By the mid-1970s, the confessional conflict of Lebanon was gathering force and Egypt, encouraged by Washington, prepared its separate and divisive peace with Israel. The revolutionary movements had been crushed or contained. In the erstwhile radical states such as Libya and Iraq, new military-bureaucratic dictatorships, festooned with nationalist conceits, were consolidating their power.
The agenda inherited from 1967 is one that the ensuing two decades have done little to advance. It will take many years to overcome successfully the legacy of that war and the crises it engendered. Four components stand out. The first concerns the social tensions within Middle Eastern societies: the changes fueled by oil revenues have produced fragmentation, inequality and dislocation on a vast and enduring scale. The “over-building” of physical plants, from military bases to petrochemical factories, masks a process of growing underdevelopment. Domestic resources and skills have been dissipated and lost. Countries are more dependent than ever on an external income, from oil, that will in time run out. Iran has undergone a social revolution as a result of these tensions. Many other Middle Eastern societies are also facing profound internal dislocations.
A second element is the mounting sectarianism and chauvinism of Middle Eastern politics, evident in the Iran-Iraq war, in Lebanon’s strife and in the growing confessional conflict in Egypt. This phenomenon also embitters and complicates the Arab-Israeli dispute, pitting a triumphalist intransigent nationalism in Israel against an often chauvinistic nationalism and blind rejectionism dominant among Arabs. The rise of religiously formed political ideologies has had nefarious consequences. The core internationalist hope of 1967, that a common movement of anti-colonial Israelis and Palestinians would emerge, has not been realized. Both the oppressor nation, Israel, and the state allies and leaders of the oppressed Palestinians must bear responsibility for this impasse. The chief victims remain the Palestinian people. A Palestinian or Arab unity based on an unthinking rejection of a political solution will only consolidate Israel’s predominance.

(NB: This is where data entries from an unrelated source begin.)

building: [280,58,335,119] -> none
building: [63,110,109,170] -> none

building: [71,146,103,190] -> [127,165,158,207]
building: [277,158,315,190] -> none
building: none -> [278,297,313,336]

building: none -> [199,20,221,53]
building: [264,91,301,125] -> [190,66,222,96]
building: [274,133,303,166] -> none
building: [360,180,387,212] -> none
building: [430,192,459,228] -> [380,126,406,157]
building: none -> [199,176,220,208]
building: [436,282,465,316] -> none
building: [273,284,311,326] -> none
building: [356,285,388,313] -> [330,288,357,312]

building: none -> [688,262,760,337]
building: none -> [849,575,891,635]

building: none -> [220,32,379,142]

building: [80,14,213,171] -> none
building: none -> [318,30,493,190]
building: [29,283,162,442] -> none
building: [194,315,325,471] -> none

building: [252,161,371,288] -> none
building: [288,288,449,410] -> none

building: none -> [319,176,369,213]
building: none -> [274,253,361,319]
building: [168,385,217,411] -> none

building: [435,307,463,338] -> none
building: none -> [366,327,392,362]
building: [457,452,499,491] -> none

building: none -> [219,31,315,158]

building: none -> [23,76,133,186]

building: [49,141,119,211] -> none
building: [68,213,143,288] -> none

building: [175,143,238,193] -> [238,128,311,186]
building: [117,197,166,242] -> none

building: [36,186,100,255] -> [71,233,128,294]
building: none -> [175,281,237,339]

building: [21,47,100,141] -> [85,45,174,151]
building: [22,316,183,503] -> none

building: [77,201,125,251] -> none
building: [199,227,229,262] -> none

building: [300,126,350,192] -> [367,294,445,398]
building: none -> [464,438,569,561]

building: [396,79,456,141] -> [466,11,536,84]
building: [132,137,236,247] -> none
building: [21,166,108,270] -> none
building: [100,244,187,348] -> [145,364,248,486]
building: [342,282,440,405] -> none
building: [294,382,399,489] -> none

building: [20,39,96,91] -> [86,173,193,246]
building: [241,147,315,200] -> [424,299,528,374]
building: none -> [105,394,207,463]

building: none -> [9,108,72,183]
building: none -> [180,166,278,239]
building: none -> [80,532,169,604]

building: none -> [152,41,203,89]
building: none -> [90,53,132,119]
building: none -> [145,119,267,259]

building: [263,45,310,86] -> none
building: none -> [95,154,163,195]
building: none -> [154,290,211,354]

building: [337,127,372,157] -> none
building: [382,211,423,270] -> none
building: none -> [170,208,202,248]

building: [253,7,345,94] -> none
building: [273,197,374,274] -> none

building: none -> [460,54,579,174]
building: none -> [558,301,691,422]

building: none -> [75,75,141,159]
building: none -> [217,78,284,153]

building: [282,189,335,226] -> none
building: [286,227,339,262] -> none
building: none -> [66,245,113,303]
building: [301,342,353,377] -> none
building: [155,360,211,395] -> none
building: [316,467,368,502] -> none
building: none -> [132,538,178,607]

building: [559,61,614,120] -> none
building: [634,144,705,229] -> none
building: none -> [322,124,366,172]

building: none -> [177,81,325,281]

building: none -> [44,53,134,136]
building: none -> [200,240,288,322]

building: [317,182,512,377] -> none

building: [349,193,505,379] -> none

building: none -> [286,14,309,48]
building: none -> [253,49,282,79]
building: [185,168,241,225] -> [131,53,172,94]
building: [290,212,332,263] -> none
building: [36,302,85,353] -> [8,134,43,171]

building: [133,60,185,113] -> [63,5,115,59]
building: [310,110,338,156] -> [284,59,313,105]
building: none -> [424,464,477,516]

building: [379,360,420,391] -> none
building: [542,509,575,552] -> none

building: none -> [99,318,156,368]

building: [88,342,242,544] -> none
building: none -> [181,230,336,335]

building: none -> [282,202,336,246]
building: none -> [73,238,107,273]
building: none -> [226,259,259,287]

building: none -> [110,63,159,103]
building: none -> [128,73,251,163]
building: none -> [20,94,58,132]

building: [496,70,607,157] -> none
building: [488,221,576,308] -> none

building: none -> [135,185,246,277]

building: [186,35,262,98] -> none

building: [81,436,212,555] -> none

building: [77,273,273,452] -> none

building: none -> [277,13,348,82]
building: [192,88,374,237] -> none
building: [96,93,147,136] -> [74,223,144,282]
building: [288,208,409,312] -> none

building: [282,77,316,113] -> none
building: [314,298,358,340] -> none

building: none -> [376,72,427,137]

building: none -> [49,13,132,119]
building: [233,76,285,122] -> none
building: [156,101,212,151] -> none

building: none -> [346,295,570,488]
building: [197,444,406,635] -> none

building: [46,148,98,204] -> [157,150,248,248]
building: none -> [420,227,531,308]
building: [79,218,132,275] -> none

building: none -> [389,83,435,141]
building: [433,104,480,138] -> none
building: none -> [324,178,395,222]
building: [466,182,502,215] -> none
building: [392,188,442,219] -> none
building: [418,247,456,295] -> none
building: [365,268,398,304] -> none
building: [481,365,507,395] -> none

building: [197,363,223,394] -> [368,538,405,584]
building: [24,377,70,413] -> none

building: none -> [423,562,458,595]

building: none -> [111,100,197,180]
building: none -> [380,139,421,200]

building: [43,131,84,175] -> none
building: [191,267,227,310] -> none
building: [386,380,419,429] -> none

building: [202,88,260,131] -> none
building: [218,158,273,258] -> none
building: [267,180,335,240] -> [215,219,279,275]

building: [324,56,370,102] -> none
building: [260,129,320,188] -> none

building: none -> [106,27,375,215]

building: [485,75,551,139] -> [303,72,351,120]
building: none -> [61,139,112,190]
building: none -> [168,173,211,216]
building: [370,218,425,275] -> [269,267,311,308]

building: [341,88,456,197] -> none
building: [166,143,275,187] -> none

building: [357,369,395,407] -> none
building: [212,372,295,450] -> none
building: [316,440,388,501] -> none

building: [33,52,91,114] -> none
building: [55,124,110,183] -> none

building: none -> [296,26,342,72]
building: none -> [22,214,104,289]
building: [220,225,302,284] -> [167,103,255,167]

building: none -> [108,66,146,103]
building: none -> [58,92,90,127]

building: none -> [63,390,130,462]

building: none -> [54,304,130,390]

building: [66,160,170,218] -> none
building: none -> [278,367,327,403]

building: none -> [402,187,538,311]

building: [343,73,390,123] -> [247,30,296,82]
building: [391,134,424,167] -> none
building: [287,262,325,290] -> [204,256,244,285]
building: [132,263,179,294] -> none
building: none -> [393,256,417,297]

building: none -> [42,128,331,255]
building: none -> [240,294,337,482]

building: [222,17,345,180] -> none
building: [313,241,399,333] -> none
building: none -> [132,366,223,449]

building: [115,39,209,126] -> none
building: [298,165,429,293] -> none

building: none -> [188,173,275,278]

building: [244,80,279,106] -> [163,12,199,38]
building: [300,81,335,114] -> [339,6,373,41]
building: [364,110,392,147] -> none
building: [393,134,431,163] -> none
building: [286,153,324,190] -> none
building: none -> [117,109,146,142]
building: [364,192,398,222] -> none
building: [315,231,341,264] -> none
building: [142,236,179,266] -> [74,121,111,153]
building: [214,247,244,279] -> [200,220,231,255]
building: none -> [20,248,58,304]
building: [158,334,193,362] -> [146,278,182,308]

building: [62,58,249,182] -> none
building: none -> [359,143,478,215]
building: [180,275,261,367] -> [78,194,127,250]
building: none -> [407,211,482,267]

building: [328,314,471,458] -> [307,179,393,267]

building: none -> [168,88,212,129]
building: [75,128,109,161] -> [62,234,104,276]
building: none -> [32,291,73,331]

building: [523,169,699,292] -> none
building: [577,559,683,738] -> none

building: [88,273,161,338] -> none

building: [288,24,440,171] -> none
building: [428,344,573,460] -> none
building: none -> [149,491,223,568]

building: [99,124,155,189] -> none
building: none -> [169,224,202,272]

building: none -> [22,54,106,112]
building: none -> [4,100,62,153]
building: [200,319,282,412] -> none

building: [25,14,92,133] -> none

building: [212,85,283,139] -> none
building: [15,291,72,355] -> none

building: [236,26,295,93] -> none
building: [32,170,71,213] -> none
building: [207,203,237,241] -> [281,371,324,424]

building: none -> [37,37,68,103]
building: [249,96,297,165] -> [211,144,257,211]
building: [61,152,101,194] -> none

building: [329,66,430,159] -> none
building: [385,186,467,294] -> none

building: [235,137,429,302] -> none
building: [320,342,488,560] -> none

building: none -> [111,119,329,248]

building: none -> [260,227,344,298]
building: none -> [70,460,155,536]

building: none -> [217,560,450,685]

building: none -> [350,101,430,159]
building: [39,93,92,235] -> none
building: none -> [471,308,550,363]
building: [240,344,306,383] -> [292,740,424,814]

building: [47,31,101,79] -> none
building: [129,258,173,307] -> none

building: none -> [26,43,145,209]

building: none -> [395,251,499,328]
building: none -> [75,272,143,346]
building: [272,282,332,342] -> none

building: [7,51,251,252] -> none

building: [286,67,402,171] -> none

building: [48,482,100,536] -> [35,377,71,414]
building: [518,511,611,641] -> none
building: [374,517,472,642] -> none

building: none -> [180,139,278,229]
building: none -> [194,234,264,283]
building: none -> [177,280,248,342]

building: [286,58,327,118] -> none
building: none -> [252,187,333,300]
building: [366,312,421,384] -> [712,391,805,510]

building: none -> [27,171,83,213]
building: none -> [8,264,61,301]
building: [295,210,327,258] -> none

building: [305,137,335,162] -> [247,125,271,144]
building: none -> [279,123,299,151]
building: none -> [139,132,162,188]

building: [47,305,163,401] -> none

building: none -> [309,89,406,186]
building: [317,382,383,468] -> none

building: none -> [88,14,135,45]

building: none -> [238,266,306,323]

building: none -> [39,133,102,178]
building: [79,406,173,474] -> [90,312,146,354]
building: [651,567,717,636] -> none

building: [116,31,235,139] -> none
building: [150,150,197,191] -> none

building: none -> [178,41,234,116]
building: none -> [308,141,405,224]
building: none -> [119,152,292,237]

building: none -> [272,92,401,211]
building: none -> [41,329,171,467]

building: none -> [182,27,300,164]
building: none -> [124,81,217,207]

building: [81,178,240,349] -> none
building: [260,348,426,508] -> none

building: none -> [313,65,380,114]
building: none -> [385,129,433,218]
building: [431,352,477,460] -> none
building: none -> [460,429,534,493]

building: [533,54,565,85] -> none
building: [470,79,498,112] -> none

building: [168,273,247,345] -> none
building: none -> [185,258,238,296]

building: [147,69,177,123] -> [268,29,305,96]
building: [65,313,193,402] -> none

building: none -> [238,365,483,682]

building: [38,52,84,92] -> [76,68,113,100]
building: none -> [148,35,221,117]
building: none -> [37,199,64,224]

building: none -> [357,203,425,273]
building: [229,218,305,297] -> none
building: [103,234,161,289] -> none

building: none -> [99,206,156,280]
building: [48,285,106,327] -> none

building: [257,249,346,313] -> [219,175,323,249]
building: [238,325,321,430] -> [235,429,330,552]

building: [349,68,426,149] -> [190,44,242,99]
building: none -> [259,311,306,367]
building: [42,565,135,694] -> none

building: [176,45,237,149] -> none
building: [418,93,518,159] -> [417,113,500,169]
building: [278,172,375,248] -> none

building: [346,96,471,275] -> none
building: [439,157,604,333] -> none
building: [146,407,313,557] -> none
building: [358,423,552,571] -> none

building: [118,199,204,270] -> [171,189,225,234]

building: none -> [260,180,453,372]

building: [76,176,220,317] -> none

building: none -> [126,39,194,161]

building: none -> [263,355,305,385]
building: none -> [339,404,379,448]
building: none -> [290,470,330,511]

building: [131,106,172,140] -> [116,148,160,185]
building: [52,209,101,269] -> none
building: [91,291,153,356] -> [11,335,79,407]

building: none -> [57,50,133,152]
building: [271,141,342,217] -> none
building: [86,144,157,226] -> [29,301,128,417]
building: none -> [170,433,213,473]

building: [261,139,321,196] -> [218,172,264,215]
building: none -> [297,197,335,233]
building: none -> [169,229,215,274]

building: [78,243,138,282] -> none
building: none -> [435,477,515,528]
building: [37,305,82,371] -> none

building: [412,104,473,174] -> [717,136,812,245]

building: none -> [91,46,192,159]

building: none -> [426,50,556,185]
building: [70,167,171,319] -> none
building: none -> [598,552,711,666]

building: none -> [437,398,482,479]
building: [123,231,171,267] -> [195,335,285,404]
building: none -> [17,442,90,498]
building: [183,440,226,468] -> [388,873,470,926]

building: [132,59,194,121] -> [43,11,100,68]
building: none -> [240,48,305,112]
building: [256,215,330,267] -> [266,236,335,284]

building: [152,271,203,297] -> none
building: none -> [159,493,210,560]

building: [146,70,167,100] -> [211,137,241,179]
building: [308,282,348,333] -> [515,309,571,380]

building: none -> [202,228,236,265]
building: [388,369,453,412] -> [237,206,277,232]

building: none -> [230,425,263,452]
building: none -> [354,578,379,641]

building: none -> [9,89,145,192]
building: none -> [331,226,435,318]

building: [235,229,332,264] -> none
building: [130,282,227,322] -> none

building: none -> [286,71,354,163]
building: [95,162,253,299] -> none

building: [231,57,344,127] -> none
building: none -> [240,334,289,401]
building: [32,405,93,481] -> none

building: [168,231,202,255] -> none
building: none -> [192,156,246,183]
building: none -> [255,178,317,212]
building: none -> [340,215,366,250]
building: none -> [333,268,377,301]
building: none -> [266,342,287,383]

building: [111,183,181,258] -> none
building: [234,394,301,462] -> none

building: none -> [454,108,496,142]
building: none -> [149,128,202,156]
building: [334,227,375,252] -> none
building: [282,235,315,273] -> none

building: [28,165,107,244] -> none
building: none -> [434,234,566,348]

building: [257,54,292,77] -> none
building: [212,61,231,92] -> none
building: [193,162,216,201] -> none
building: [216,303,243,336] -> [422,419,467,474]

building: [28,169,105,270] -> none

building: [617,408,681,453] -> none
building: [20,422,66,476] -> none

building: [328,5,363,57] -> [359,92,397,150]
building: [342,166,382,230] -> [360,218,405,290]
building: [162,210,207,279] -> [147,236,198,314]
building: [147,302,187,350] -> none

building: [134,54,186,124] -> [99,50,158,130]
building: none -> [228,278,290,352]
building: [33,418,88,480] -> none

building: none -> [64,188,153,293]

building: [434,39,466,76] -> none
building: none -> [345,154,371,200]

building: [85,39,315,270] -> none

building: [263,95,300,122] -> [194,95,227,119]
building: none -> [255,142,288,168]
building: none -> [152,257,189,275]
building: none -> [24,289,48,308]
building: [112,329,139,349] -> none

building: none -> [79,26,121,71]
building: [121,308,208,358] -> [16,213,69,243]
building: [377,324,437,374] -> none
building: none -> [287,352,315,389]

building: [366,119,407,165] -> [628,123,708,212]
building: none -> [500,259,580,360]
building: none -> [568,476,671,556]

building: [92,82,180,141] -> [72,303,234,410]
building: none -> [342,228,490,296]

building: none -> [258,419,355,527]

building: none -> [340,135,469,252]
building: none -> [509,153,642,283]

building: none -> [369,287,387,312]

A third unresolved dimension of the Middle East crisis, one postponed and rendered worse by the oil boom, has been that of political development. The need to develop political democracy and autonomy for oppressed classes, women and ethnic groups is as pressing today as in 1967. Finally, there remains the starting point of Arab and Iranian nationalism, namely the independence of the Middle Eastern states from external intervention and control. The past two decades have been replete with indirect economic and political control, enhanced by the divisions and social weaknesses of the Middle Eastern societies themselves. If 1967 exposed the deep problems facing the Middle East, and the Arab world in particular, the ensuing years have only underlined the need for clarity and political decisiveness in the search for solutions.